Thanks to a program that no longer exists, I was able to attend the local college while still a senior in high school. After filling out the necessary paperwork and expressing my urgent need to study Italian—a class not offered at my school—I was approved to begin classes on campus in the fall of 1968. That local college? The Berkeley campus of the University of California.
My TA was a young woman with long blonde hair and big round glasses, who moved constantly in class, waving her cigarette in the air. Back then, there were actual ashtrays in the classrooms, and many of the students smoked. Including me, on occasion. To this teenager, it felt very sophisticated to sit among upperclassmen and practice blowing smoke rings.
One day, a male classmate invited me over to his dorm to get high. Demonstrating my full complement of street smarts and good judgment, I agreed to go. Once in his room, with the door closed and locked, he brought out a joint and lit up. We passed it back and forth and waited for something to happen. When we heard footsteps in the hall, he panicked. “If that’s the RA. . . .” We both knew the trouble he’d be in if we got caught getting stoned. I quickly assessed my options: hide under the bed, or fly out the window of the fifth- floor dorm room. The bed was too low to the floor, but that window . . .
Luckily, the footsteps passed the room where we both stood, frozen, hoping the smoke hadn’t somehow slipped out under the door and into the hall. By this time, I was feeling the effects and was hungry, thirsty, and paranoid. We waited a few moments to be sure, then left his room quickly. Back on the street, he offered to buy me a milkshake. That sounded like an excellent idea. It tasted wet and cold, but the two sensations were separate. As I drank it, I noticed the cold and the taste, but not simultaneously. Weird. And then I started to see the tiny colorful acrobats doing cartwheels ahead of me on the sidewalk. “Do you see that?” I asked him. His reaction told me he didn’t.

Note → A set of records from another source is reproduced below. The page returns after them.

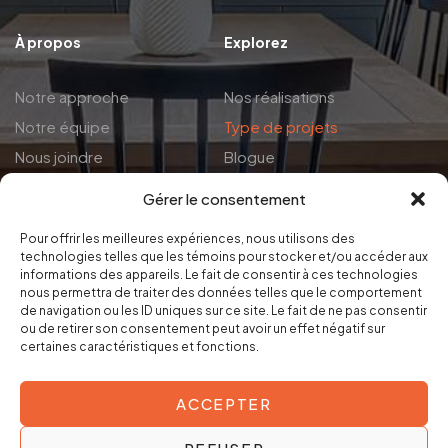
À propos
Explorez
Notre approche
Nos réalisations
Notre équipe
Type de projets
Nous joindre
Blogue
Gérer le consentement
Politiques
Pour offrir les meilleures expériences, nous utilisons des
technologies telles que les témoins pour stocker et/ou accéder aux
Politique de confidentialité
informations des appareils. Le fait de consentir à ces technologies
nous permettra de traiter des données telles que le comportement
Politique en matière de cookies
de navigation ou les ID uniques sur ce site. Le fait de ne pas consentir
ou de retirer son consentement peut avoir un effet négatif sur
certaines caractéristiques et fonctions.
ACCEPTER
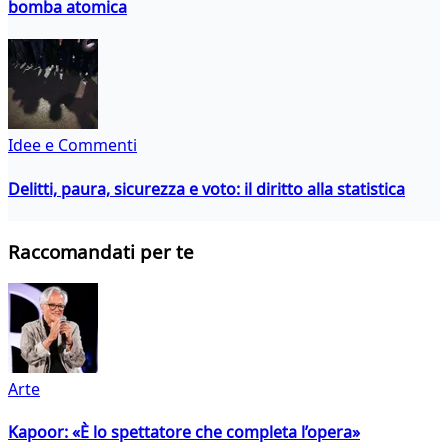
bomba atomica
Idee e Commenti
Delitti, paura, sicurezza e voto: il diritto alla statistica
Raccomandati per te
Arte
Kapoor: «È lo spettatore che completa l’opera»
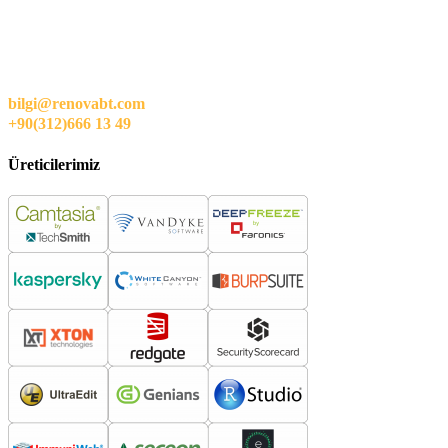
bilgi@renovabt.com
+90(312)666 13 49
Üreticilerimiz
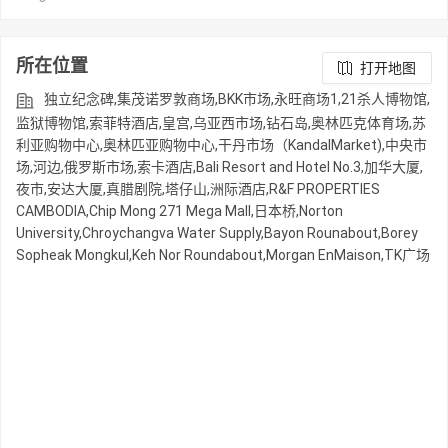
所在位置
打开地图
独立纪念碑,集茂诺罗敦商场,BKK市场,永旺商场1,21杀人博物馆,
监狱博物馆,索菲特酒店,皇宫,乌亚西市场,钻石岛,奥林匹克体育场,苏
利亚购物中心,奥林匹亚购物中心,干丹市场（KandalMarket),中央市
场,河边,俄罗斯市场,索卡酒店,Bali Resort and Hotel No.3,加华大厦,
夜市,安达大厦,真腊剧院,塔仔山,洲际酒店,R&F PROPERTIES
CAMBODIA,Chip Mong 271 Mega Mall,日本桥,Norton
University,Chroychangva Water Supply,Bayon Rounabout,Borey
Sopheak Mongkul,Keh Nor Roundabout,Morgan EnMaison,TK广场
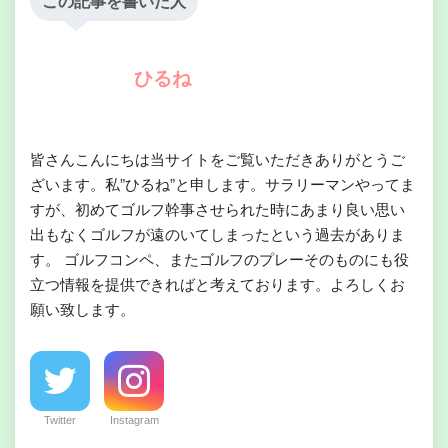
この記事を書いた人
ひるね
皆さんこんにちは当サイトをご覧いただきありがとうご
ざいます。私”ひるね”と申します。サラリーマンやってま
すが、初めてゴルフ幹事させられた時にあまり良い思い
出もなくゴルフが遠のいてしまったという過去がありま
す。 ゴルフコンペ、またゴルフのプレーそのものにも役
立つ情報を提供できればと考えております。よろしくお
願い致します。
Twitter
Instagram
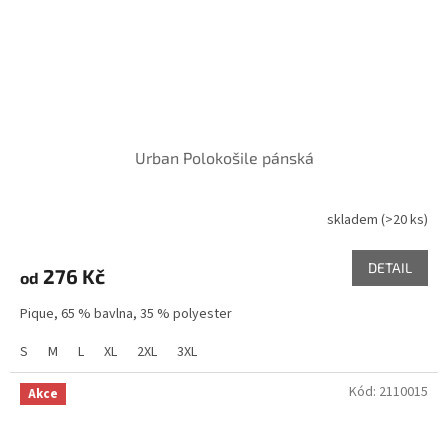
Urban Polokošile pánská
skladem
(>20 ks)
DETAIL
276 Kč
od
Pique, 65 % bavlna, 35 % polyester
S
M
L
XL
2XL
3XL
Kód:
2110015
Akce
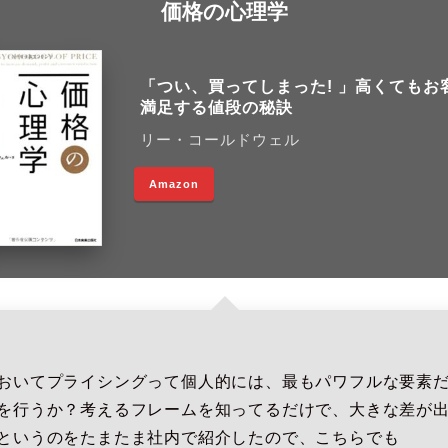
価格の心理学
「つい、買ってしまった! 」高くてもお
満足する値段の秘訣
リー・コールドウェル
Amazon
おいてプライシングって個人的には、最もパワフルな要素
を行うか？考えるフレームを知ってるだけで、大きな差が
というのをたまたま社内で紹介したので、こちらでも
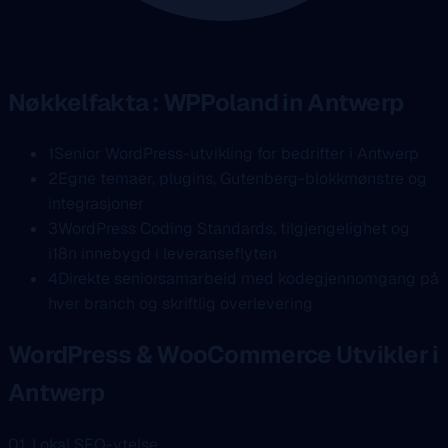
Nøkkelfakta : WPPoland in Antwerp
1
Senior WordPress-utvikling for bedrifter i Antwerp
2
Egne temaer, plugins, Gutenberg-blokkmønstre og
integrasjoner
3
WordPress Coding Standards, tilgjengelighet og
i18n innebygd i leveranseflyten
4
Direkte seniorsamarbeid med kodegjennomgang på
hver branch og skriftlig overlevering
WordPress & WooCommerce Utvikler i
Antwerp
01. Lokal SEO-ytelse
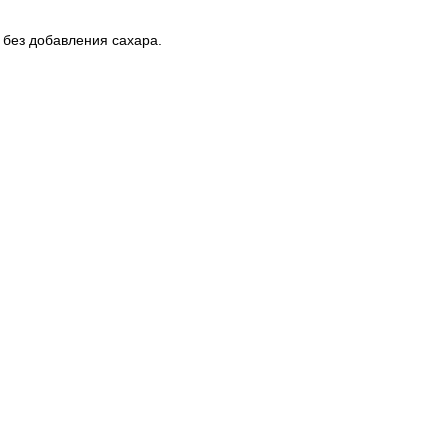
 без добавления сахара.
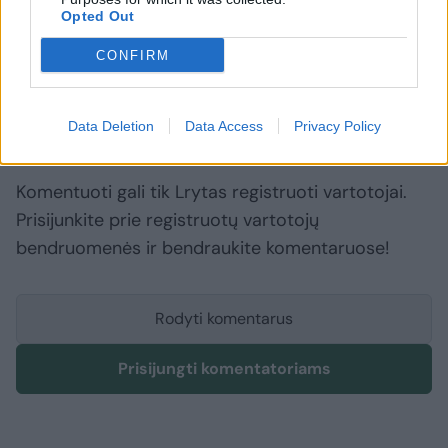
Opted Out
JAV
Marokas
karinės pratybos
CONFIRM
Data Deletion
Data Access
Privacy Policy
Komentuoti po šiuo straipsniu
Komentuoti gali tik Lrytas registruoti vartotojai.
Prisijunkite prie registruotų vartotojų
bendruomenės ir bendraukite komentaruose!
Rodyti komentarus
Prisijungti komentatoriams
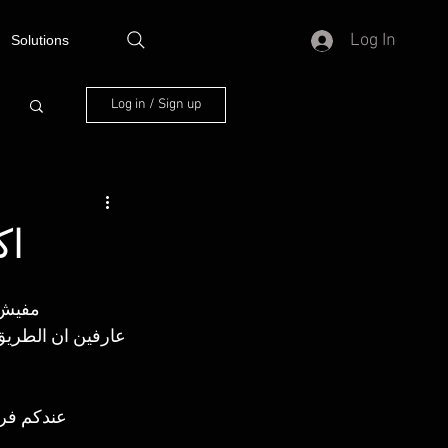
Log In
Solutions
Log in / Sign up
demy
مفيش ن
عارفين ان الطريق
 عندكم فرصة للانضمام الي اكاديمية بيراميدز للسباحة ضمن قطاعات الاكاديمية المختلفة 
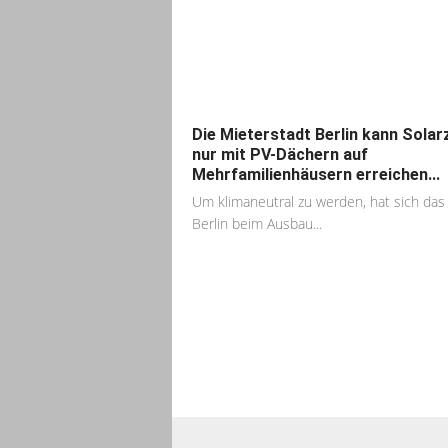
Die Mieterstadt Berlin kann Solarz
nur mit PV-Dächern auf
Mehrfamilienhäusern erreichen...
Um klimaneutral zu werden, hat sich das
Berlin beim Ausbau...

I think he walked me to my bus stop, but by then I was too enchanted by the sights and sounds that weren’t there to notice him. I’d been stoned a few times before, but I’d never hallucinated or felt so out of my body as I did then. He left, I guess, and I got on the bus. To get home from Berkeley I needed to transfer to a second bus, so when my first ride ended, I stepped off slowly and tried to maintain. But at this point, on a busy corner of University Avenue, I sank to my knees and uploaded that milkshake into the gutter. Did anyone notice? Would a passing policeman grab me for being a vagrant? Paranoia had me in a panic.
The bus I wanted came and went. The signal to cross the congested street changed several times while I waited, rooted to the sidewalk, certain that if I stepped off the curb I’d be flattened by a truck. Time slowed down as I pondered the best way to get across the street and not get run over. I thought I was stuck there forever, unable to cross four lanes of traffic safely.

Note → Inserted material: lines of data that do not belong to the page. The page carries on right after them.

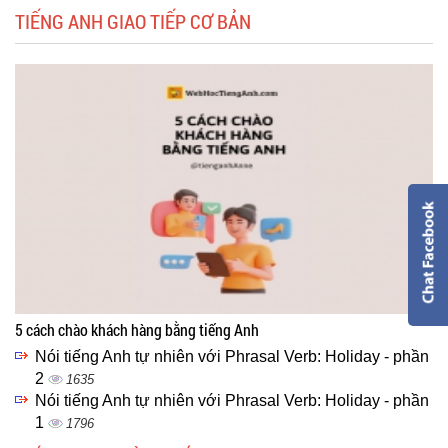
TIẾNG ANH GIAO TIẾP CƠ BẢN
5 cách chào khách hàng bằng tiếng Anh
Nói tiếng Anh tự nhiên với Phrasal Verb: Holiday - phần
2
1635
Nói tiếng Anh tự nhiên với Phrasal Verb: Holiday - phần
1
1796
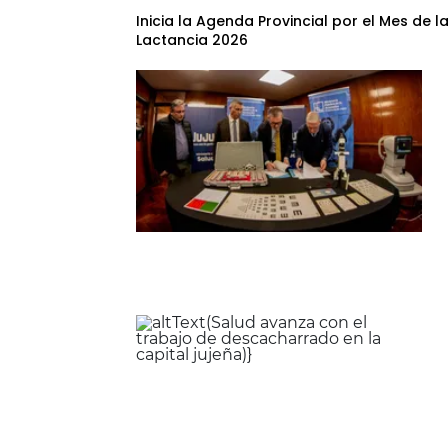
Inicia la Agenda Provincial por el Mes de l
Lactancia 2026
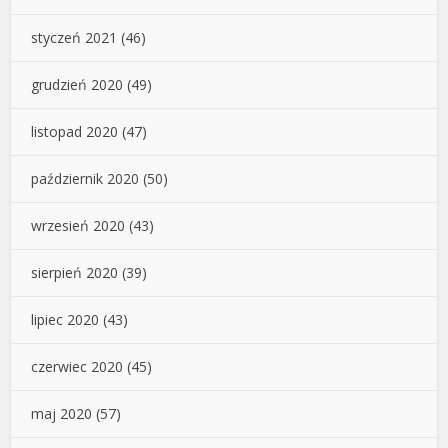
styczeń 2021
(46)
grudzień 2020
(49)
listopad 2020
(47)
październik 2020
(50)
wrzesień 2020
(43)
sierpień 2020
(39)
lipiec 2020
(43)
czerwiec 2020
(45)
maj 2020
(57)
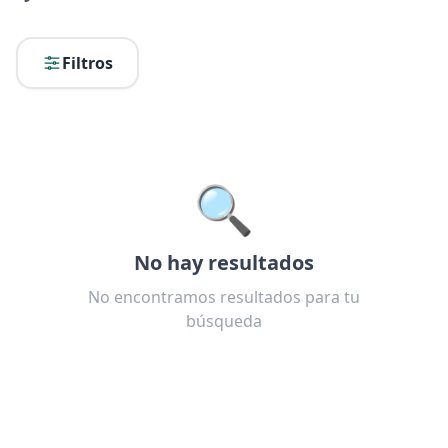
Filtros
🔍
No hay resultados
No encontramos resultados para tu
búsqueda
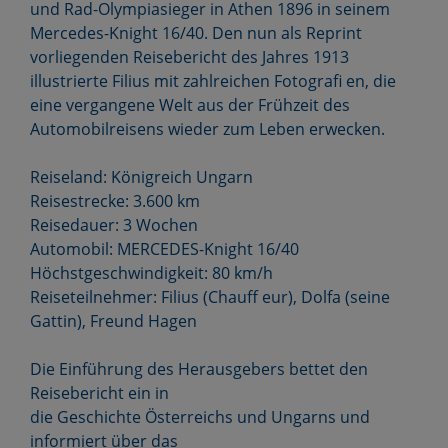
und Rad-Olympiasieger in Athen 1896 in seinem
Mercedes-Knight 16/40. Den nun als Reprint
vorliegenden Reisebericht des Jahres 1913
illustrierte Filius mit zahlreichen Fotografi en, die
eine vergangene Welt aus der Frühzeit des
Automobilreisens wieder zum Leben erwecken.
Reiseland: Königreich Ungarn
Reisestrecke: 3.600 km
Reisedauer: 3 Wochen
Automobil: MERCEDES-Knight 16/40
Höchstgeschwindigkeit: 80 km/h
Reiseteilnehmer: Filius (Chauff eur), Dolfa (seine
Gattin), Freund Hagen
Die Einführung des Herausgebers bettet den
Reisebericht ein in
die Geschichte Österreichs und Ungarns und
informiert über das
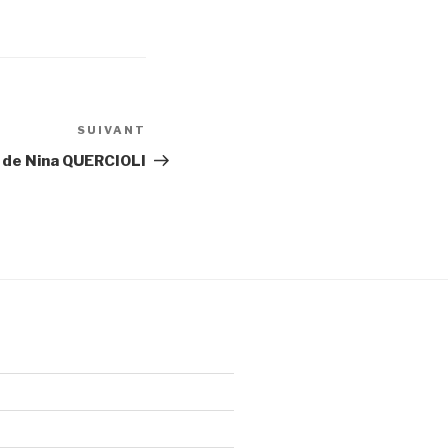
SUIVANT
Article
suivant
 de Nina QUERCIOLI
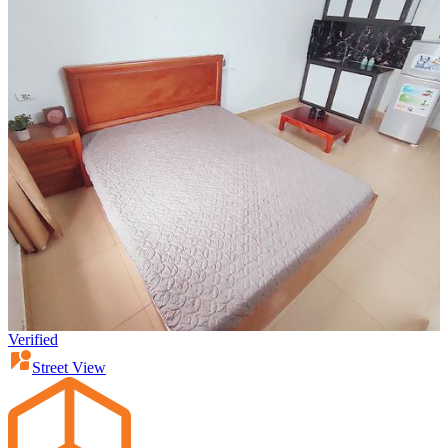
Verified
Street View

Just in time, a friend from school happened by and led me across. We were catching the same bus, and once we got settled in I said, “I am so stoned. I can’t possibly go home now. My mom would kill me.” She said, “Come home with me, sleep it off, and we’ll figure something out.”
We walked to her house from the bus stop, a short walk that seemed to last forever. Her father was home, but she waved him off with a story about my terrible headache. I collapsed gratefully on a bed, and fell into a deep sleep. When I woke up and felt a little more like myself, I called home and told my mother I’d been invited to stay for dinner at my friend’s house, and would get a ride home later. All was well, or almost well. My friend’s dad may have picked up on the real story, but he didn’t let on. I am grateful for these acts of kindness to this day.
A couple of days later, back in class, I told my TA what had happened and pointed out the guy who’d offered me that laced-with-who-knows-what dope. She called him over, made him apologize, and read him the riot act in two languages. She was livid as she stuck up for me, knowing full well that I was still basically a high school kid and presumed innocent. If good judgment comes from experience, and experience comes from bad judgment, I learned a lot more than Italian that quarter.
For years afterward, the smell of marijuana set my teeth on edge and made my stomach flip. In those days, in Berkeley, it was hard to avoid that unmistakable acrid aroma. It seemed to be everywhere when young people gathered together. I would hold my breath and try to move away from the smokers, but it wasn’t always possible at an outdoor concert or an anti-war demonstration.
It’s been interesting to reflect on this experience now that the legalization law in California—where I still live—has taken effect. I doubt I’ll be tempted to light up any time soon, though. In recent years I’ve nibbled a brownie or two with mixed results, to be honest. Legal or not, I’m not sure the appeal is there anymore. I won’t be smoking, that’s for certain. The truth is: The days when I would eagerly inhale ended on a long, strange trip during a sunny spring afternoon in Berkeley nearly fifty years ago.